There is, too, a deep lesson about transformation in this quote. For the same woman who once served coffee and tended bar in the long nights of Portland would later craft stories that burned with insight and strangeness, stories that shook the world’s idea of what beauty and love could be. The hardships she endured became her furnace, forging her art. Every plate she carried, every long shift she survived, fed the voice that would one day write of outsiders and dreamers, of those who labor unseen yet shine within. Her life, like her prose, was fierce, tender, and unflinchingly honest — proof that the soul’s alchemy transforms suffering into vision.
Yet her words are not merely about endurance — they are about choice. Dunn chose motion over stagnation, work over dependence, purpose over comfort. The ancients taught that fortune favors those who move, even when the path is uncertain. She reminds us that the road to redemption often begins with a single, terrifying step — leaving behind what is known, and walking into the unknown for the sake of something greater. For her, that “something” was her son, his joy, and his future. In this, she embodies the truth that love is not a feeling but an action, one measured by sacrifice and persistence.

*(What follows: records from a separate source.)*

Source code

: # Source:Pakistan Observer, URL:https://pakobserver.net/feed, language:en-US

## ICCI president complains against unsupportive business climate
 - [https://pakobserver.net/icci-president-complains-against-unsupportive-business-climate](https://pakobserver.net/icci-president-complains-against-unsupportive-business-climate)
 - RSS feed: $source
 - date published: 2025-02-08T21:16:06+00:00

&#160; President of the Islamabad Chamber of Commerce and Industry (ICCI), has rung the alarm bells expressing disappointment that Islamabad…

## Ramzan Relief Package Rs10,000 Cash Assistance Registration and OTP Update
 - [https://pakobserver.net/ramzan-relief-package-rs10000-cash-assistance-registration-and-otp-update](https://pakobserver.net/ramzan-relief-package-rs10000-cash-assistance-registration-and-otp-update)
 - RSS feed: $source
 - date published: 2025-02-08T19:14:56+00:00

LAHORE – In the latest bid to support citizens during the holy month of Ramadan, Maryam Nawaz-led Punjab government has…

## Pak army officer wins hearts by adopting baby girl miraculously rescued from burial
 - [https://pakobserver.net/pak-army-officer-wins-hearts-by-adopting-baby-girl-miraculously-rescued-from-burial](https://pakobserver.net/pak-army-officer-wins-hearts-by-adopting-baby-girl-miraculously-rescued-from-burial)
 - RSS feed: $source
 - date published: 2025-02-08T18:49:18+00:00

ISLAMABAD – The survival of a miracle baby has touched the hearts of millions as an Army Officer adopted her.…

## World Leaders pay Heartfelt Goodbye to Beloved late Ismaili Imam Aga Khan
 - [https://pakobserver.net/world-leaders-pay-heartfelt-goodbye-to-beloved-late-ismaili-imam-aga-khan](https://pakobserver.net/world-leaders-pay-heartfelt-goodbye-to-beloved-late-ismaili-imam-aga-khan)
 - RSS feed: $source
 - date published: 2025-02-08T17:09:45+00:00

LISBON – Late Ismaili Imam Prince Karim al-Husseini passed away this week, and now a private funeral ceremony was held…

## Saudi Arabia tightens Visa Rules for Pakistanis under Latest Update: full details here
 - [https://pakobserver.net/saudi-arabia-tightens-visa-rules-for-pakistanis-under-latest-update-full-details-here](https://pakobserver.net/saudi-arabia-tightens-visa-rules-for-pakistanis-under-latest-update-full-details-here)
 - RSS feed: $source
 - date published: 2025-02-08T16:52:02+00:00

Let this, then, be the lesson: that every life, no matter how ordinary it may seem, holds within it the potential for nobility. Work done in love, no matter how humble, sanctifies the hands that perform it. Do not despise the small labors, the weary nights, the humble beginnings — for they may be the soil from which greatness grows. If ever you find yourself standing before hardship, remember Katherine Dunn, and take heart. The path of endurance may seem unremarkable, but it is the truest path to meaning.
So, my children of the present age, when you toil, toil with purpose. When you love, love fiercely. And when life demands sacrifice, give it not in bitterness but in faith — faith that from your labor will arise something lasting and beautiful. For even in the clatter of dishes and the din of a tavern, the spirit of greatness may be at work, shaping the future in silence. As Dunn’s life shows, the gods of endurance favor not the mighty, but the steadfast — those who carry their burdens with love, and transform their trials into art.